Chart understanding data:
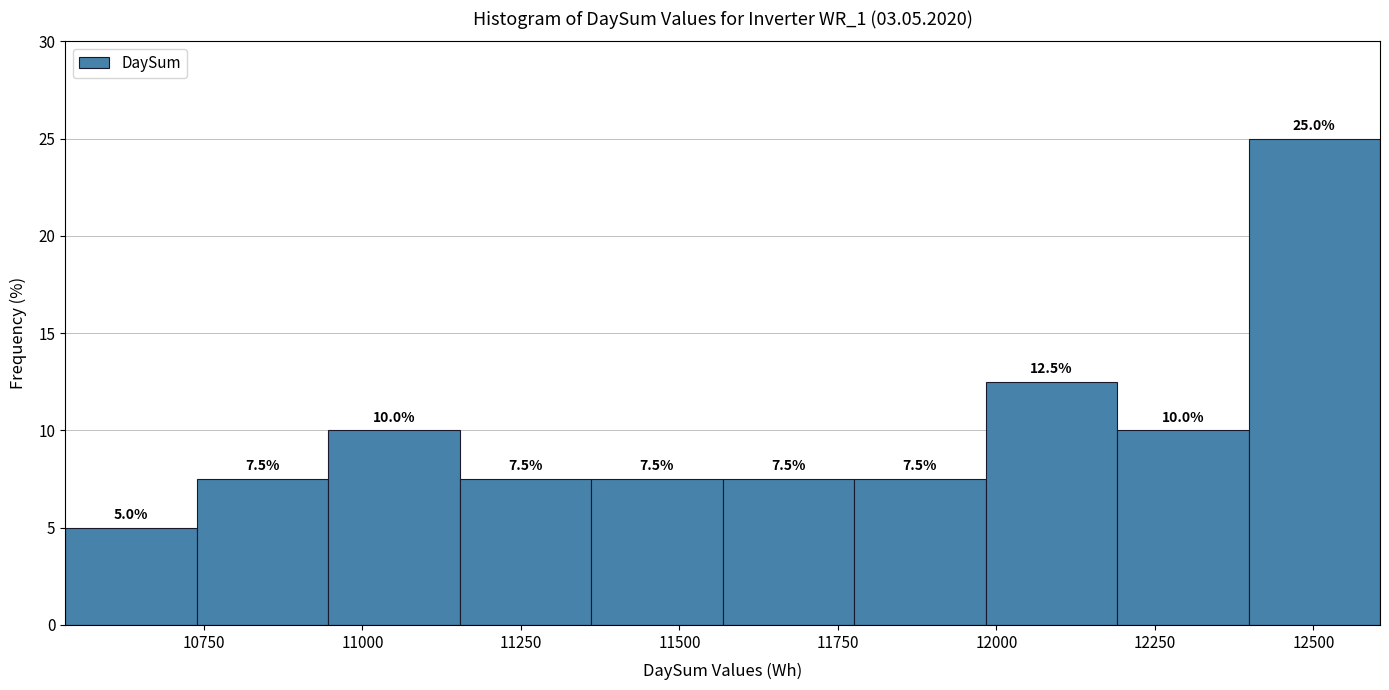

Reading left to right, transcribe this chart: for each bar, give the range it covers on the x-axis and its height. The bar edges are not printed on the chart, so give them approximately, as read against the axis.

10550 to 10750: 5.0
10750 to 10950: 7.5
10950 to 11150: 10.0
11150 to 11350: 7.5
11350 to 11550: 7.5
11550 to 11800: 7.5
11800 to 12000: 7.5
12000 to 12200: 12.5
12200 to 12400: 10.0
12400 to 12600: 25.0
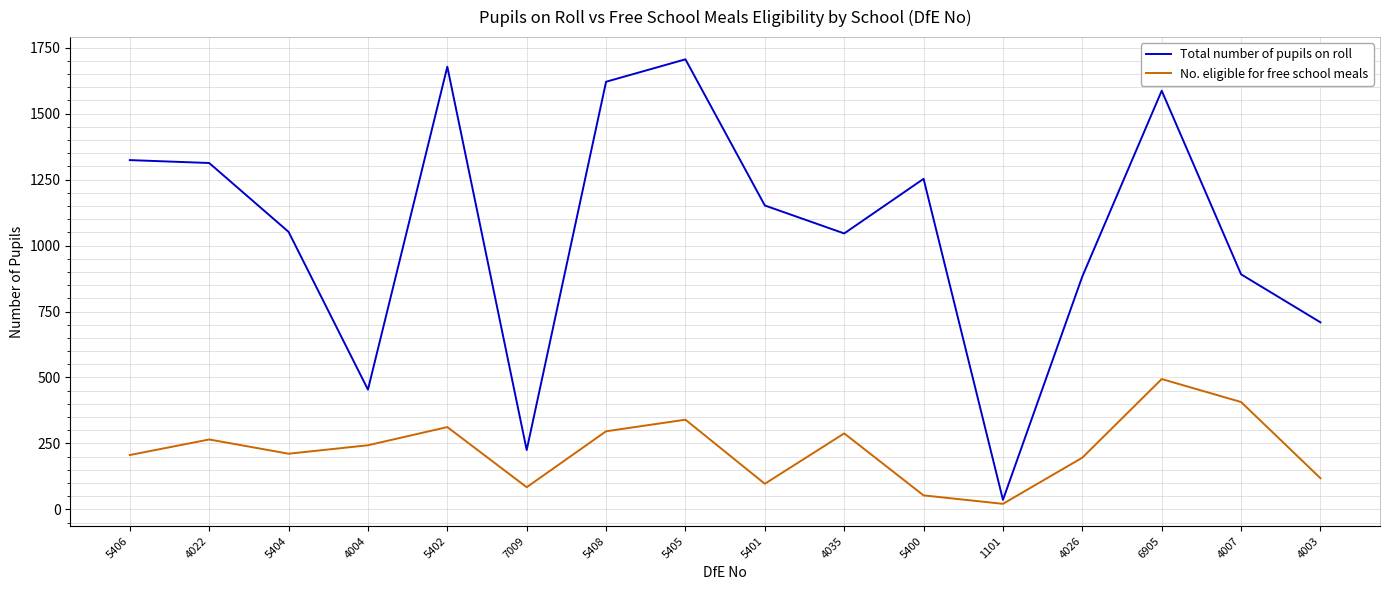

List the series in order of their peak value, highest first.

Total number of pupils on roll, No. eligible for free school meals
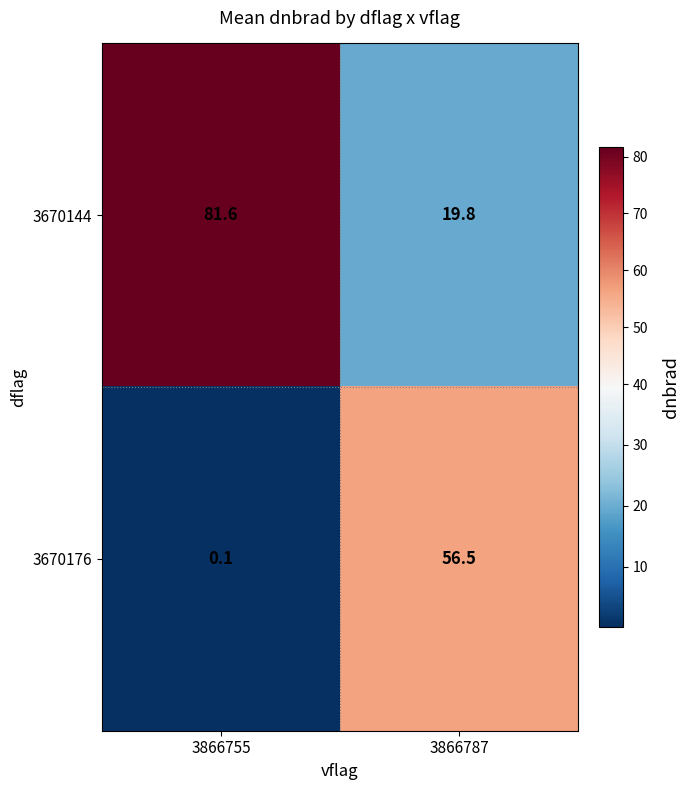

Where is 3670144 nearest to the value 50?

3866787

◆ Problem description
Could you recast all the rows above as a numbered list, skipping the blank lines and leaving the pictures out?

◆ Response
1. Reading left to right, transcribe this chart: for each bar, give the range it covers on the x-axis and its height. The bar edges are not printed on the chart, so give them approximately, as read against the axis.
2. 10550 to 10750: 5.0
3. 10750 to 10950: 7.5
4. 10950 to 11150: 10.0
5. 11150 to 11350: 7.5
6. 11350 to 11550: 7.5
7. 11550 to 11800: 7.5
8. 11800 to 12000: 7.5
9. 12000 to 12200: 12.5
10. 12200 to 12400: 10.0
11. 12400 to 12600: 25.0
12. List the series in order of their peak value, highest first.
13. Total number of pupils on roll, No. eligible for free school meals
14. Where is 3670144 nearest to the value 50?
15. 3866787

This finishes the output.